В первую же ночь Уайт выпустил в сарае своего молодого ястреба-тетеревятника, и ранним утром, в пять минут четвертого, ястреб уже сел к нему на руку и начал есть. Птица была голодна, знала людей и надеялась получить от сокольника пищу. Моя питомица пока не достигла этой стадии, и чтобы ее достигнуть, потребуется не один день. Если бы Уайт понимал, что делает, через неделю бы его ястреб уже свободно летал. Но Уайт не понимал. Он не знал, что во время дрессировки нужно держать ястреба немного голодным, поскольку лишь через кормление дикая птица осознает, что вы приносите ей добро, а не угрожаете ее существованию.
Уайт был поражен. На хвосте ястреба он обнаружил странные бледные поперечные полосы, как будто кто-то провел по перьям бритвой. Уайт знал, что они означают: это следы, свидетельствовавшие о недостатке питания во время роста. Перья оказались слишком слабы и легко ломались. Уайт почувствовал свою вину и ответственность. Он распереживался, полагая, что ястребу нанесен вред. Ему захотелось избавиться от следов недоедания на птичьем оперении, возместив тем самым нанесенный кем-то ущерб. Поэтому Уайт начал кормить птицу. Кормить как можно больше. При этом он не знал, что, поскольку перья выросли, с ними больше уже ничего не случится. Уайт давал ястребу так много пищи, что тот был не в состоянии не только есть, но даже смотреть на еду.
И вот перепуганный аустрингер Уайт гладит ястреба по грудке разбитым кроличьим черепом, из которого вытекает мозг, отчаянно пытаясь таким способом заставить птицу есть, а ястреб есть не желает, потому что сыт. «Люби меня, – говорит ему Уайт. – Пожалуйста. Я помогу тебе, тебе станет лучше. Ты поправишься. Только ешь». Но толстый, перекормленный тетеревятник хочет лишь одного – чтобы его оставили в покое, чтобы он мог исчезнуть, испариться в том, другом мире, где нет людей. Сытый и довольный, с полузакрытыми глазами, со спрятанной в мягких перьях подогнутой ногой, он желает лишь переваривать пищу и спать. В течение последующих дней и недель Уайт предлагает ему разные лакомства, одно лучше другого, хочет, чтобы ястреб съел больше, чем птица в состоянии проглотить. Уайт ублажает ястреба, впадает в отчаяние, убеждает себя, что его терпение в конце концов будет вознаграждено. И, конечно, в какой-то момент ястреб оказывается достаточно голодным, чтобы что-нибудь склевать, и тогда Уайт принимается запихивать в него пищу, убежденный, что теперь-то все будет хорошо. Ястреб начинает его ненавидеть, и этот странный этап их отношений повторяется снова. «Дни атак и контратак, – так назвал это время Уайт. – Метание туда-сюда по полям сражений». Поведение Уайта с ястребом вписывается в некую кошмарную логику – логику садиста, который отчасти ненавидит своего ястреба, потому что ненавидит себя, и хочет сделать ястребу больно, потому что любит его, но сдерживается и заставляет птицу есть, чтобы она его полюбила. И эта перевернутая с ног на голову логика сталкивается с простой логикой дикого, откормленного ястреба-тетеревятника, видящего в этом человеке самое враждебное существо на свете.

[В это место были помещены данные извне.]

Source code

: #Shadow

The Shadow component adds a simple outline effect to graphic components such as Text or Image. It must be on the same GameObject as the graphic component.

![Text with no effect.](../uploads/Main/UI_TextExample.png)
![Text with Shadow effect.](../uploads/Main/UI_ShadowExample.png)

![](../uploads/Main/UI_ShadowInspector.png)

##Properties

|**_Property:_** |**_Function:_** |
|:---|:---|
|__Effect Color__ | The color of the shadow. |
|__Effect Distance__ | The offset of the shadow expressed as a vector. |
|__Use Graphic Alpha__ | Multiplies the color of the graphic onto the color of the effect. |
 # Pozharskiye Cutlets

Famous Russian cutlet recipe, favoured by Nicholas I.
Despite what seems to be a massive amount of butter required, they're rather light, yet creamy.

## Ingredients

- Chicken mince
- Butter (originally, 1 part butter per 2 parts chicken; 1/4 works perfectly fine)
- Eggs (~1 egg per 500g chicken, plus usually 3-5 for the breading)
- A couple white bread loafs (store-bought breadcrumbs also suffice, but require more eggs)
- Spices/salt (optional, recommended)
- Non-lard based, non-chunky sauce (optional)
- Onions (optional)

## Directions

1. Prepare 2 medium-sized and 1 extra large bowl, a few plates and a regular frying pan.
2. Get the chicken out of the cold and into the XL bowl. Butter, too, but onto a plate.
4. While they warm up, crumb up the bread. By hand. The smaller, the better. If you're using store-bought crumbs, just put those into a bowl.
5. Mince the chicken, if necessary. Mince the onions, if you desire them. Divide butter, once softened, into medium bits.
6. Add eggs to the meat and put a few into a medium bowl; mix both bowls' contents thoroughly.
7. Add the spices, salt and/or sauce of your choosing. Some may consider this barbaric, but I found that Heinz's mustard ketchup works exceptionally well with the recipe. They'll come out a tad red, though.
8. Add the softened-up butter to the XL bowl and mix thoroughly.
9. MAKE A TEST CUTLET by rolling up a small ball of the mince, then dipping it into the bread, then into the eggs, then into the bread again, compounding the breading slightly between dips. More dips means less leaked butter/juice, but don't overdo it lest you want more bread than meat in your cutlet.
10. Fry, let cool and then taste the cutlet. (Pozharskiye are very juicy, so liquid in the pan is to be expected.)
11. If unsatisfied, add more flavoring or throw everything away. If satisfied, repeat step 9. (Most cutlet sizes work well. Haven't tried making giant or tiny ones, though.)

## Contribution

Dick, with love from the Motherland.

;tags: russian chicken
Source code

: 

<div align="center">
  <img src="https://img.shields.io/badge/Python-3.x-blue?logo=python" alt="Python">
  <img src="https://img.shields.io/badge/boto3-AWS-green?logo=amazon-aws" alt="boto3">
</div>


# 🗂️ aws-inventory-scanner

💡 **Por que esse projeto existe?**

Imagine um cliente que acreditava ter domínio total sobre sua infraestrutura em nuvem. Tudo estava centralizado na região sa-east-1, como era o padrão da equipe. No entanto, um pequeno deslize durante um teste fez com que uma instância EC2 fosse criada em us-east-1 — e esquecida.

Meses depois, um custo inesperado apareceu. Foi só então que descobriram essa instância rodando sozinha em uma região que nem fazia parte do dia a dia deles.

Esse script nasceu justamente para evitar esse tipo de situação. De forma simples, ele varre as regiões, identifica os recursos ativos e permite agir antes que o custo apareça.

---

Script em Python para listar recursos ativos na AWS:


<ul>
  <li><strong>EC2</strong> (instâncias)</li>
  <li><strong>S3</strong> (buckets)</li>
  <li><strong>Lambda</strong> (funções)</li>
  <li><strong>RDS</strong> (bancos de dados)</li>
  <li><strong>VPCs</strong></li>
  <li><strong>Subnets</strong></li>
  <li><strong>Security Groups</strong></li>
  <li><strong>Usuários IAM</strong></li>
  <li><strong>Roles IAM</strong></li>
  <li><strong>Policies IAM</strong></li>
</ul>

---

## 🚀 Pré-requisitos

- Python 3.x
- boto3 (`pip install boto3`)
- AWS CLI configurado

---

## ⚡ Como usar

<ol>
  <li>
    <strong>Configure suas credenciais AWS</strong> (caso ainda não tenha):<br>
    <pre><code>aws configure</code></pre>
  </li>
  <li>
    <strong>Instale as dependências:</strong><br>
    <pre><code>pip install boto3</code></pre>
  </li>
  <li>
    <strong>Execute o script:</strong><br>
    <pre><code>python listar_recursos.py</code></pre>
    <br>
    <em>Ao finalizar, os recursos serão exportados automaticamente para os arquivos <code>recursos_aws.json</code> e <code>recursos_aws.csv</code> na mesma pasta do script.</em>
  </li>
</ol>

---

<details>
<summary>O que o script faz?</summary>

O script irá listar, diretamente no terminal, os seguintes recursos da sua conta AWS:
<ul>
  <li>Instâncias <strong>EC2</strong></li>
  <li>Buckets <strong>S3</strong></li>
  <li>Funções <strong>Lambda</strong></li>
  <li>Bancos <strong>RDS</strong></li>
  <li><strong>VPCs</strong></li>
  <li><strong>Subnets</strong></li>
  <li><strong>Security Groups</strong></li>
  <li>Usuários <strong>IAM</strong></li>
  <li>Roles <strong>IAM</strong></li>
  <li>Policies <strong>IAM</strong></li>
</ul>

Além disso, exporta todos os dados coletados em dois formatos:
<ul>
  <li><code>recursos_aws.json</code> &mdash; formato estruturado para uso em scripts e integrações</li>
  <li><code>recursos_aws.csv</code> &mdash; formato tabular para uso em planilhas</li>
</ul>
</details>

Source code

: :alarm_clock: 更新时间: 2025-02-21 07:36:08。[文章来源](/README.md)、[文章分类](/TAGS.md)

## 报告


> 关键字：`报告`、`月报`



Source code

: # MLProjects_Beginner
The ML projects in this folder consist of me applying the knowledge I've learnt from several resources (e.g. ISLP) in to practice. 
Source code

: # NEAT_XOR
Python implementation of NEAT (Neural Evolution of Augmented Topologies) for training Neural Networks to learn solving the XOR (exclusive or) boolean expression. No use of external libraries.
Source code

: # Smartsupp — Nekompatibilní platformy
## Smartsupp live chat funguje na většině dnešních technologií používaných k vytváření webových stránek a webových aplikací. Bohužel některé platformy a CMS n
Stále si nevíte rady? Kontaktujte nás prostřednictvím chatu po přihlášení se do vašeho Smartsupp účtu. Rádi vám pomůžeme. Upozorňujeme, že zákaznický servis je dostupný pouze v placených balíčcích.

«Я только что сбежал от человечества, – писал Уайт, – а бедный тетеревятник был только что им пойман». Но Уайт не сбежал, во всяком случае, не вполне. При чтении «Ястреба-тетеревятника» создается впечатление, что на несколько миль вокруг дома Уайта не было никакого жилья – будто это отдаленный аванпост, затерявшийся глубоко в лесу, в полумиле от ближайшей дороги. Но на самом деле дом стоял на земельных владениях Стоу, он был построен несколько столетий назад на одной из старых дорог, проложенных для экипажей, которые ехали к главному зданию. Дороги эти назывались райдингами, и одна из них проходила по колышущемуся морю травы как раз мимо жилища Уайта, затем она шла по вершине объеденного овцами холма и спускалась прямо к дверям школы. Дом Уайта был простой, это правда, с «удобствами» во дворе и колодцем, и когда Уайт стоял с ястребом в сарае, он мог видеть надпись на задней стороне двери. Егерь Викторианской эпохи нацарапал карандашом: «Фазаны. Мешки». Но уединенным это жилище все же не было. Дом Уайта находился вовсе не в лесу, а на старой широкой дороге, ведущей в Стоу, словно не до конца выполненное обещание. И Уайт сидел в нем, точно собака, что ждет кого-то на самом конце цепи, или как несчастный разведенный, съезжающий из некогда общего дома, чтобы поселиться на той же улице, но чуть дальше. Несмотря на радость свободы, учитель не избежал связей со школой, не избежал он и желания обучать.